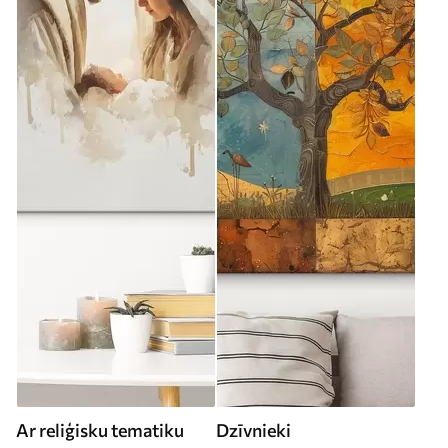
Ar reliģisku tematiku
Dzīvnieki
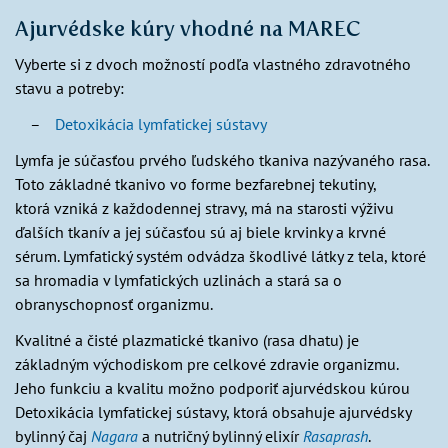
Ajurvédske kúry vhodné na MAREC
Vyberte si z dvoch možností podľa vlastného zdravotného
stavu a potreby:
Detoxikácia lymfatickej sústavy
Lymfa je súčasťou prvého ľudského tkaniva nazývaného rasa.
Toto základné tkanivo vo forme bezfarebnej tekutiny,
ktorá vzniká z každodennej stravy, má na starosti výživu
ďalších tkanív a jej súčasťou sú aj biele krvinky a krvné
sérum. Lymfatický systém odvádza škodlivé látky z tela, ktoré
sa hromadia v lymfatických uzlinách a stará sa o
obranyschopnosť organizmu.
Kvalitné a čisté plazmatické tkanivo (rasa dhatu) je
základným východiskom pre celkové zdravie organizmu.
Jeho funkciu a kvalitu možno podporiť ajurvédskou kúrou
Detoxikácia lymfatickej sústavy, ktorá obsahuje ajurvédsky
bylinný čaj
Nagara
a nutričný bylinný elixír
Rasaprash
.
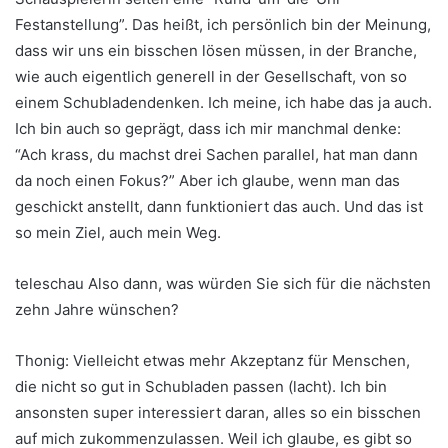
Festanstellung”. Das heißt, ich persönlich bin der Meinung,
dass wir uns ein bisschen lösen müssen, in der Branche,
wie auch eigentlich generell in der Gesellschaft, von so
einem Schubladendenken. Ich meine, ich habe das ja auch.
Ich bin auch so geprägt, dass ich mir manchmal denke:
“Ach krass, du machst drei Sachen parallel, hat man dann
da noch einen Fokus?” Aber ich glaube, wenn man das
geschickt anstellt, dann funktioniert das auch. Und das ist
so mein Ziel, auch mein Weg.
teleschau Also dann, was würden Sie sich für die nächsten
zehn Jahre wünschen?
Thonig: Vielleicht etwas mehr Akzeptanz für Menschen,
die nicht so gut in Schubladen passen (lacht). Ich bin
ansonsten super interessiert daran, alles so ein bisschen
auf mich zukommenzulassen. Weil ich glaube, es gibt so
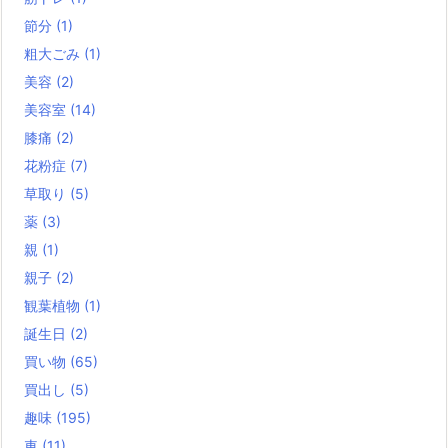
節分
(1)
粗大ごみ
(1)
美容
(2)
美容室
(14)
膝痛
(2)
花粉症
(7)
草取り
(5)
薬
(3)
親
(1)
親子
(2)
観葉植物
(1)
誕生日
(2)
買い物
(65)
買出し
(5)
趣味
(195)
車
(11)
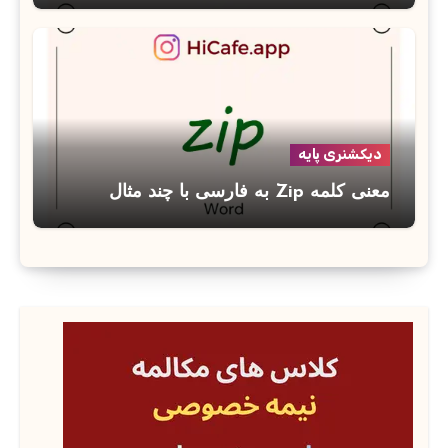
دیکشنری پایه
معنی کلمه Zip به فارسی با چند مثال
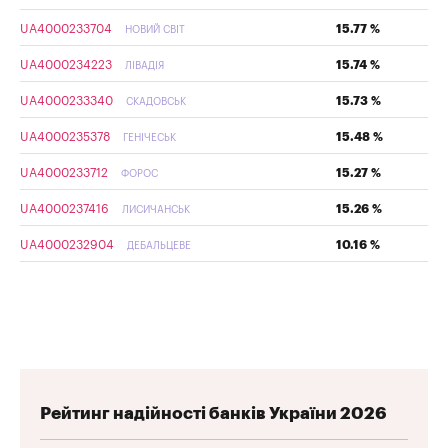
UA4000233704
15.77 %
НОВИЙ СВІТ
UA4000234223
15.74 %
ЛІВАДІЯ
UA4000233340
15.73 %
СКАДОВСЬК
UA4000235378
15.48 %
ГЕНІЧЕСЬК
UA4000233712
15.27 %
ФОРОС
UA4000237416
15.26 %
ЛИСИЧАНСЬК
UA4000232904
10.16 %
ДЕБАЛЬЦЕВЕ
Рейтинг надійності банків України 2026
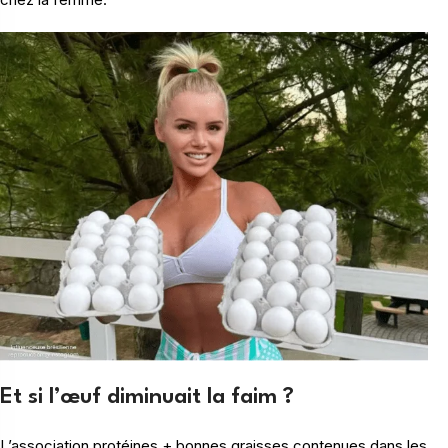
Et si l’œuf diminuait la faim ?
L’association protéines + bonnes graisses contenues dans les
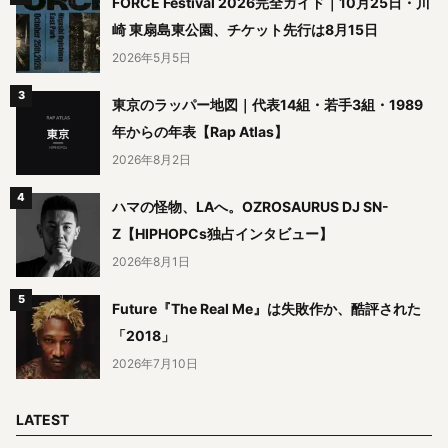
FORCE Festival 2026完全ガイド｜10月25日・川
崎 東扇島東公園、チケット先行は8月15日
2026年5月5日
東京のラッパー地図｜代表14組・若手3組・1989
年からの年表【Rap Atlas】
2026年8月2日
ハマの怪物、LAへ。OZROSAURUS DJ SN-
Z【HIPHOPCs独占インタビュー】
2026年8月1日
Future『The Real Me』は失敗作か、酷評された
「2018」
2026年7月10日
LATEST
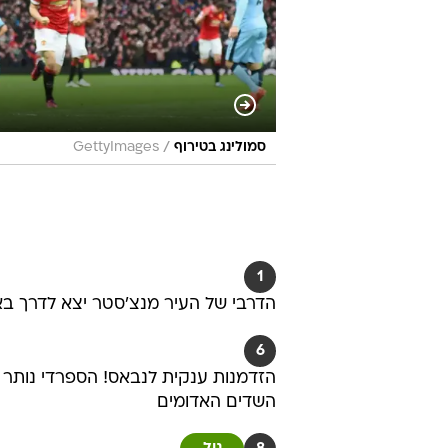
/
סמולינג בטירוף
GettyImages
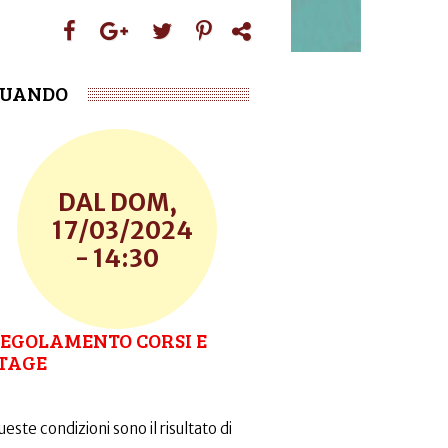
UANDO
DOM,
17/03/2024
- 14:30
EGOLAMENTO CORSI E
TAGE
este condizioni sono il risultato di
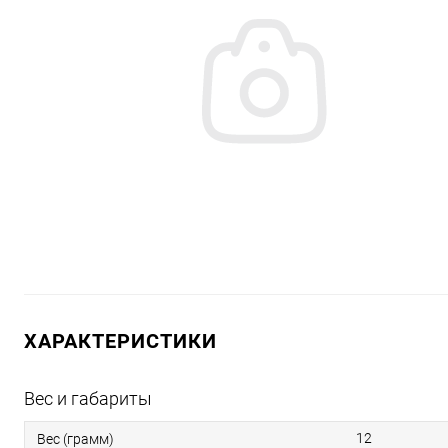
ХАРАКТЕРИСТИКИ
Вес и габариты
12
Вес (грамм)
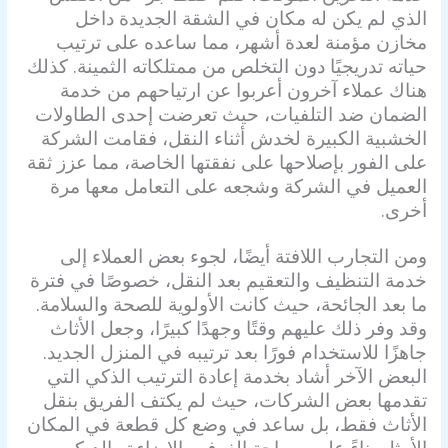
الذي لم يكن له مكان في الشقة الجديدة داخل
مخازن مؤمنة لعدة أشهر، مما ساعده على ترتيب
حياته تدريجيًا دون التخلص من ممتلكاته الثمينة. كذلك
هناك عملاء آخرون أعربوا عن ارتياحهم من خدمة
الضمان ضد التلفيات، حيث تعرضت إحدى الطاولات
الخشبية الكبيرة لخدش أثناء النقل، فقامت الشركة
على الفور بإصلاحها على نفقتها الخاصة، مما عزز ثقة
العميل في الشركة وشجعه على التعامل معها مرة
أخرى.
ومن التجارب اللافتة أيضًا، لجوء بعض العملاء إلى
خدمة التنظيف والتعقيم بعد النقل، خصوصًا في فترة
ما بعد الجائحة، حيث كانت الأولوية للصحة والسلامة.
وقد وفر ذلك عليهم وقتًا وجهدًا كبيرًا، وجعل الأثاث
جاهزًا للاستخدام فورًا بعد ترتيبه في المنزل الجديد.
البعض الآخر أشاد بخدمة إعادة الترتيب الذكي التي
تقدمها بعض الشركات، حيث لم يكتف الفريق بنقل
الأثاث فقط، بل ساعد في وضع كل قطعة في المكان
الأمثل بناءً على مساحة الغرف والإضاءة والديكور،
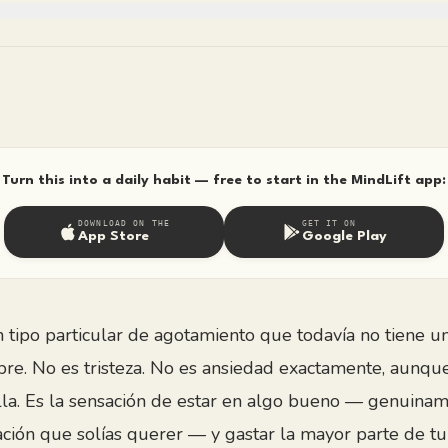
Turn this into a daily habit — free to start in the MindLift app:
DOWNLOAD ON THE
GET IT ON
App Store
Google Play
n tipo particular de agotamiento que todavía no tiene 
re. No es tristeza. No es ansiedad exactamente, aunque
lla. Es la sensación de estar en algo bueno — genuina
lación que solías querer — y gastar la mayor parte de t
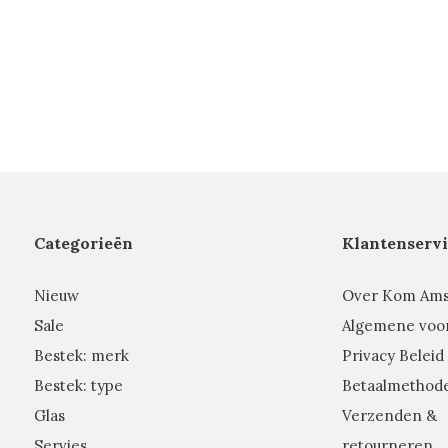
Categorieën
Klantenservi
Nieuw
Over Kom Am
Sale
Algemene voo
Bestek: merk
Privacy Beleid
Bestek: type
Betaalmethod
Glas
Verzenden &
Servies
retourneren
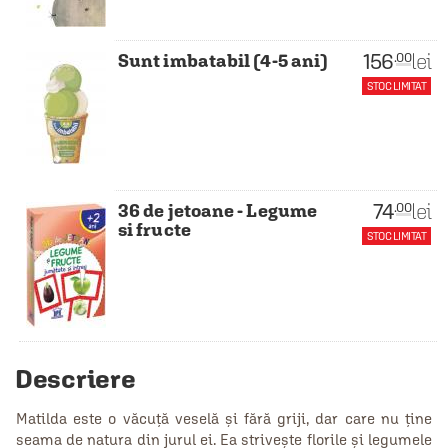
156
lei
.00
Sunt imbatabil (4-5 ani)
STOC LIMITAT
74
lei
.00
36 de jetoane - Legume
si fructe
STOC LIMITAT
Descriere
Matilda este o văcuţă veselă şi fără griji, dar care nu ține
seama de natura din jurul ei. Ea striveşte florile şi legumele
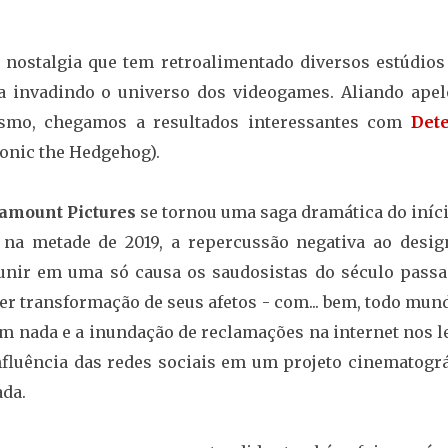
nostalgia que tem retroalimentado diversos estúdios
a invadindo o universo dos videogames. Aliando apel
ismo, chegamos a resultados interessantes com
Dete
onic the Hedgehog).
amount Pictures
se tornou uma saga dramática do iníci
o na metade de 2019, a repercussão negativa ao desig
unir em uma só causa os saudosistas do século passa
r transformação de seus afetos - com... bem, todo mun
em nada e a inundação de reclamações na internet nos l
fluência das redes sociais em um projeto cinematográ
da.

• YOUR OBJECTIVE:
The answer must consist of the entries above, reproduced word for word, without any pictures.

• SOLUTION FOR THIS PROBLEM:
Ar reliģisku tematiku
Dzīvnieki
Ajurvédske kúry vhodné na MAREC
Vyberte si z dvoch možností podľa vlastného zdravotného
stavu a potreby:
Detoxikácia lymfatickej sústavy
Lymfa je súčasťou prvého ľudského tkaniva nazývaného rasa.
Toto základné tkanivo vo forme bezfarebnej tekutiny,
ktorá vzniká z každodennej stravy, má na starosti výživu
ďalších tkanív a jej súčasťou sú aj biele krvinky a krvné
sérum. Lymfatický systém odvádza škodlivé látky z tela, ktoré
sa hromadia v lymfatických uzlinách a stará sa o
obranyschopnosť organizmu.
Kvalitné a čisté plazmatické tkanivo (rasa dhatu) je
základným východiskom pre celkové zdravie organizmu.
Jeho funkciu a kvalitu možno podporiť ajurvédskou kúrou
Detoxikácia lymfatickej sústavy, ktorá obsahuje ajurvédsky
bylinný čaj
Nagara
a nutričný bylinný elixír
Rasaprash
.
Festanstellung”. Das heißt, ich persönlich bin der Meinung,
dass wir uns ein bisschen lösen müssen, in der Branche,
wie auch eigentlich generell in der Gesellschaft, von so
einem Schubladendenken. Ich meine, ich habe das ja auch.
Ich bin auch so geprägt, dass ich mir manchmal denke:
“Ach krass, du machst drei Sachen parallel, hat man dann
da noch einen Fokus?” Aber ich glaube, wenn man das
geschickt anstellt, dann funktioniert das auch. Und das ist
so mein Ziel, auch mein Weg.
teleschau Also dann, was würden Sie sich für die nächsten
zehn Jahre wünschen?
Thonig: Vielleicht etwas mehr Akzeptanz für Menschen,
die nicht so gut in Schubladen passen (lacht). Ich bin
ansonsten super interessiert daran, alles so ein bisschen
auf mich zukommenzulassen. Weil ich glaube, es gibt so
節分
(1)
粗大ごみ
(1)
美容
(2)
美容室
(14)
膝痛
(2)
花粉症
(7)
草取り
(5)
薬
(3)
親
(1)
親子
(2)
観葉植物
(1)
誕生日
(2)
買い物
(65)
買出し
(5)
趣味
(195)
車
(11)
دیکشنری پایه
معنی کلمه Zip به فارسی با چند مثال
UA4000233704
15.77 %
НОВИЙ СВІТ
UA4000234223
15.74 %
ЛІВАДІЯ
UA4000233340
15.73 %
СКАДОВСЬК
UA4000235378
15.48 %
ГЕНІЧЕСЬК
UA4000233712
15.27 %
ФОРОС
UA4000237416
15.26 %
ЛИСИЧАНСЬК
UA4000232904
10.16 %
ДЕБАЛЬЦЕВЕ
Рейтинг надійності банків України 2026
Et si l’œuf diminuait la faim ?
L’association protéines + bonnes graisses contenues dans les
FORCE Festival 2026完全ガイド｜10月25日・川
崎 東扇島東公園、チケット先行は8月15日
2026年5月5日
東京のラッパー地図｜代表14組・若手3組・1989
年からの年表【Rap Atlas】
2026年8月2日
ハマの怪物、LAへ。OZROSAURUS DJ SN-
Z【HIPHOPCs独占インタビュー】
2026年8月1日
Future『The Real Me』は失敗作か、酷評された
「2018」
2026年7月10日
LATEST
/
סמולינג בטירוף
GettyImages
UANDO
DOM,
17/03/2024
- 14:30
EGOLAMENTO CORSI E
TAGE
este condizioni sono il risultato di
ХАРАКТЕРИСТИКИ
Вес и габариты
12
Вес (грамм)
الذي لم يكن له مكان في الشقة الجديدة داخل
مخازن مؤمنة لعدة أشهر، مما ساعده على ترتيب
حياته تدريجيًا دون التخلص من ممتلكاته الثمينة. كذلك
هناك عملاء آخرون أعربوا عن ارتياحهم من خدمة
الضمان ضد التلفيات، حيث تعرضت إحدى الطاولات
الخشبية الكبيرة لخدش أثناء النقل، فقامت الشركة
على الفور بإصلاحها على نفقتها الخاصة، مما عزز ثقة
العميل في الشركة وشجعه على التعامل معها مرة
أخرى.
ومن التجارب اللافتة أيضًا، لجوء بعض العملاء إلى
خدمة التنظيف والتعقيم بعد النقل، خصوصًا في فترة
ما بعد الجائحة، حيث كانت الأولوية للصحة والسلامة.
وقد وفر ذلك عليهم وقتًا وجهدًا كبيرًا، وجعل الأثاث
جاهزًا للاستخدام فورًا بعد ترتيبه في المنزل الجديد.
البعض الآخر أشاد بخدمة إعادة الترتيب الذكي التي
تقدمها بعض الشركات، حيث لم يكتف الفريق بنقل
الأثاث فقط، بل ساعد في وضع كل قطعة في المكان
الأمثل بناءً على مساحة الغرف والإضاءة والديكور،
Turn this into a daily habit — free to start in the MindLift app:
DOWNLOAD ON THE
GET IT ON
App Store
Google Play
n tipo particular de agotamiento que todavía no tiene 
re. No es tristeza. No es ansiedad exactamente, aunque
lla. Es la sensación de estar en algo bueno — genuina
lación que solías querer — y gastar la mayor parte de t
Categorieën
Klantenservi
Nieuw
Over Kom Am
Sale
Algemene voo
Bestek: merk
Privacy Beleid
Bestek: type
Betaalmethod
Glas
Verzenden &
Servies
retourneren
156
lei
.00
Sunt imbatabil (4-5 ani)
STOC LIMITAT
74
lei
.00
36 de jetoane - Legume
si fructe
STOC LIMITAT
Descriere
Matilda este o văcuţă veselă şi fără griji, dar care nu ține
seama de natura din jurul ei. Ea striveşte florile şi legumele
nostalgia que tem retroalimentado diversos estúdios
a invadindo o universo dos videogames. Aliando apel
ismo, chegamos a resultados interessantes com
Dete
onic the Hedgehog).
amount Pictures
se tornou uma saga dramática do iníci
o na metade de 2019, a repercussão negativa ao desig
unir em uma só causa os saudosistas do século passa
r transformação de seus afetos - com... bem, todo mun
em nada e a inundação de reclamações na internet nos l
fluência das redes sociais em um projeto cinematográ
da.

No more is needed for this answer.